Eugenics: German geneticits plead guilty
(July 18th 2008) At the Congress of Genetics in Berlin, the German Society of Human Genetics presented a statement on the foundation of the "Eugenics" programme set up by the Nazis during the German Third Reich. Karin Hollricher reports.
From July 12 to July 16, the German capital hosts the 20th Congress of Genetics with more than 2,300 participants from around the world. The German Society of Human Genetics (GfH), noting that July 14 was the 75th anniversary of the proclamation for the "Prevention of Progeny with Hereditary Diseases Act", jumped at the chance to present a new statement on the horrible events based on that law.
In 1927, geneticists were invited to Berlin for the first time. Then, mainly plant breeders and geneticists working with Drosophila - one of which was Hermann Joseph Muller - talked about mutations and heredity.
Shortly thereafter, the Nazi dictatorship misused genetics for racist purposes. Genetics in Germany plummeted downward - as did evolution - and it took many years for that discipline to recover (evolution still hasn't recovered from the impact of that dark period).

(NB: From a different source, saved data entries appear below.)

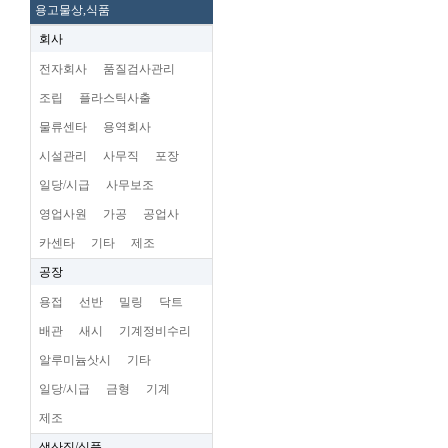
용고물상,식품
회사
전자회사
품질검사관리
조립
플라스틱사출
물류센타
용역회사
시설관리
사무직
포장
일당/시급
사무보조
영업사원
가공
공업사
카센타
기타
제조
공장
용접
선반
밀링
닥트
배관
새시
기계정비수리
알루미늄삿시
기타
일당/시급
금형
기계
제조
생산직/식품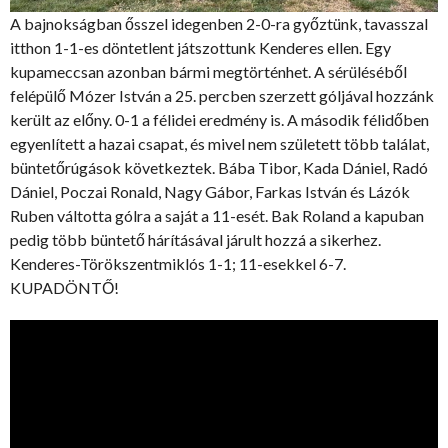
A bajnokságban ősszel idegenben 2-0-ra győztünk, tavasszal
itthon 1-1-es döntetlent játszottunk Kenderes ellen. Egy
kupameccsan azonban bármi megtörténhet. A sérüléséből
felépülő Mózer István a 25. percben szerzett góljával hozzánk
került az előny. 0-1 a félidei eredmény is. A második félidőben
egyenlített a hazai csapat, és mivel nem született több találat,
büntetőrúgások következtek. Bába Tibor, Kada Dániel, Radó
Dániel, Poczai Ronald, Nagy Gábor, Farkas István és Lázók
Ruben váltotta gólra a saját a 11-esét. Bak Roland a kapuban
pedig több büntető hárításával járult hozzá a sikerhez.
Kenderes-Törökszentmiklós 1-1; 11-esekkel 6-7.
KUPADÖNTŐ!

After the "Prevention of Progeny with Hereditary Diseases Act" came into effect, about 400,000 people were needlessly sterilised without their consent and as a consequence several thousand of them died. The application of that law culminated in inconceivable mass murder, the gruesome euthanasia programmes were initiated.
Last Tuesday, at the 20th Congress of Genetics, the GfH declared that physicians, geneticists and other scientists of thattime abused their scientific authority in preparing the contents of the law. Several geneticists even helped to carry out the law by serving as referees for the "Hereditary Health Courts". Despite better scientific knowledge, geneticists supported the development and phasing-in of the law for their own advantage and funding of their science, explained Wolfram Henn from the University in Saarbrücken and head of the Committee on Policy and Ethics of the GfH.
"In view of the state of knowledge of genetics at the time, their actions were indefensible, since it should have been clear that the eugenic measures planned were not only morally wrong but also biological nonsense", writes the GfH in its statement. The members of the society "reject any form of discrimination based on ethnic characteristics or on genetically-determined diseases or handicaps."